Skeletal landmark data:
--
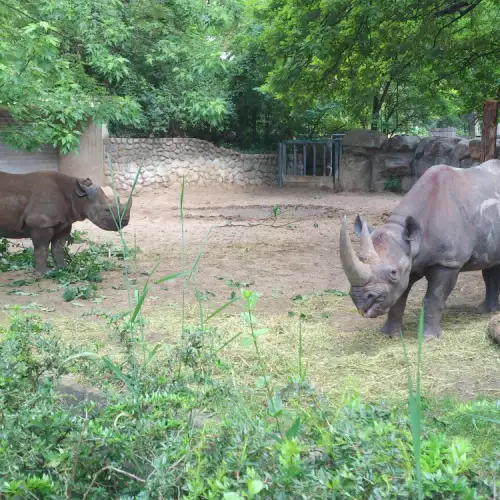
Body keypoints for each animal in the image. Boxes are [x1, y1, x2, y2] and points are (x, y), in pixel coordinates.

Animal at [0, 170, 132, 276]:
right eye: (106, 210)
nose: (125, 222)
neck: (77, 196)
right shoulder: (41, 223)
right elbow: (41, 249)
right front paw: (42, 274)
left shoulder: (64, 223)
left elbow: (58, 248)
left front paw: (62, 269)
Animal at [340, 160, 500, 340]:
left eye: (393, 273)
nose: (359, 300)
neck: (414, 240)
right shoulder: (410, 261)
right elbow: (399, 299)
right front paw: (389, 335)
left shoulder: (449, 262)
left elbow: (434, 298)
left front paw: (430, 338)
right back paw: (485, 311)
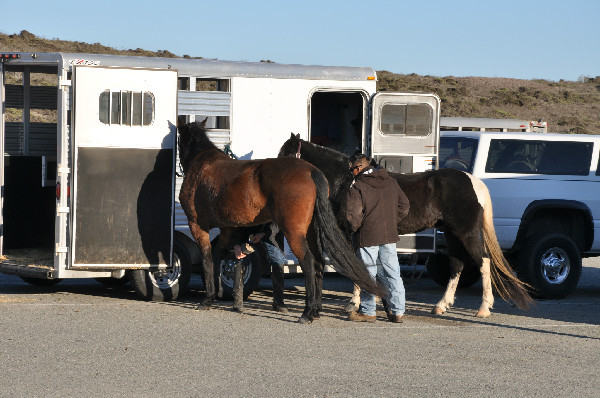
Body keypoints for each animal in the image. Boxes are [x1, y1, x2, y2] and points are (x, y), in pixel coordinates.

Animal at [176, 119, 378, 324]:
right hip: (312, 232)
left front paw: (207, 299)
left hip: (295, 233)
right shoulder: (228, 229)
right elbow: (221, 255)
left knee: (308, 261)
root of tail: (311, 171)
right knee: (319, 262)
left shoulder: (197, 225)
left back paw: (307, 312)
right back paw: (315, 310)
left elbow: (207, 258)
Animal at [278, 134, 536, 318]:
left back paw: (483, 308)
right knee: (457, 264)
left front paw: (354, 304)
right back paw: (441, 306)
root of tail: (473, 182)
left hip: (466, 233)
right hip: (452, 234)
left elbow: (357, 265)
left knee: (483, 262)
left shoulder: (350, 233)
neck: (346, 181)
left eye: (287, 154)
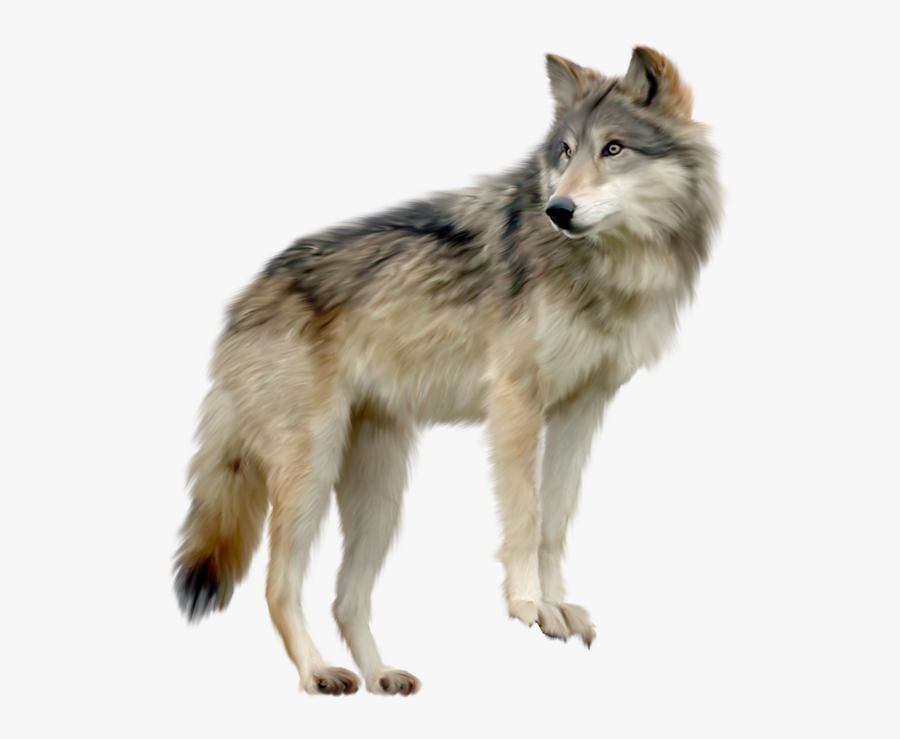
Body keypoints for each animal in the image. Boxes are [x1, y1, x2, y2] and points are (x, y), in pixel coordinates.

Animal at [174, 47, 722, 696]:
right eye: (565, 152)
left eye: (613, 148)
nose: (558, 210)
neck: (610, 267)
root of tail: (246, 297)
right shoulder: (516, 401)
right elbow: (525, 515)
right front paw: (529, 605)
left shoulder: (581, 408)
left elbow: (553, 521)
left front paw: (558, 606)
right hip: (311, 471)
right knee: (278, 584)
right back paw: (318, 674)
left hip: (381, 493)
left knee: (345, 599)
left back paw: (381, 676)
--
*Directions for this task*.
Once the pictures are set aside, write out the entries verbatim.

*Exercise result*.
Body keypoints for each animal in the image. Boxes are [x1, y1, x2, y2] and points are (x, y), in pixel coordinates.

Animal at [0, 170, 132, 276]:
right eye: (106, 210)
nose: (125, 222)
neck: (77, 196)
right shoulder: (41, 223)
right elbow: (41, 249)
right front paw: (42, 274)
left shoulder: (64, 223)
left elbow: (58, 248)
left front paw: (62, 269)
Animal at [340, 160, 500, 340]:
left eye: (393, 273)
nose: (359, 300)
neck: (414, 240)
right shoulder: (410, 261)
right elbow: (399, 299)
right front paw: (389, 335)
left shoulder: (449, 262)
left elbow: (434, 298)
left front paw: (430, 338)
right back paw: (485, 311)
Body keypoints for each animal in the image. Boxes are [x1, y1, x2, y2] and points are (x, y), in pixel coordinates.

Animal at [176, 119, 378, 324]:
right hip: (312, 232)
left front paw: (207, 299)
left hip: (295, 233)
right shoulder: (228, 229)
right elbow: (221, 255)
left knee: (308, 261)
root of tail: (311, 171)
right knee: (319, 262)
left shoulder: (197, 225)
left back paw: (307, 312)
right back paw: (315, 310)
left elbow: (207, 258)
Animal at [278, 134, 536, 318]:
left back paw: (483, 308)
right knee: (457, 264)
left front paw: (354, 304)
right back paw: (441, 306)
root of tail: (473, 182)
left hip: (466, 233)
right hip: (452, 234)
left elbow: (357, 265)
left knee: (483, 262)
left shoulder: (350, 233)
neck: (346, 181)
left eye: (287, 154)
Body keypoints for each animal in the image. Boxes are [x1, y1, x2, y2] and points are (x, y), in pixel coordinates.

Animal at [174, 47, 722, 696]:
right eye: (565, 152)
left eye: (613, 148)
nose: (558, 210)
neck: (610, 267)
root of tail: (246, 297)
right shoulder: (516, 401)
right elbow: (525, 515)
right front paw: (529, 605)
left shoulder: (581, 408)
left elbow: (553, 521)
left front paw: (558, 606)
right hip: (311, 471)
right knee: (278, 584)
right back paw: (318, 674)
left hip: (381, 493)
left knee: (345, 599)
left back paw: (381, 676)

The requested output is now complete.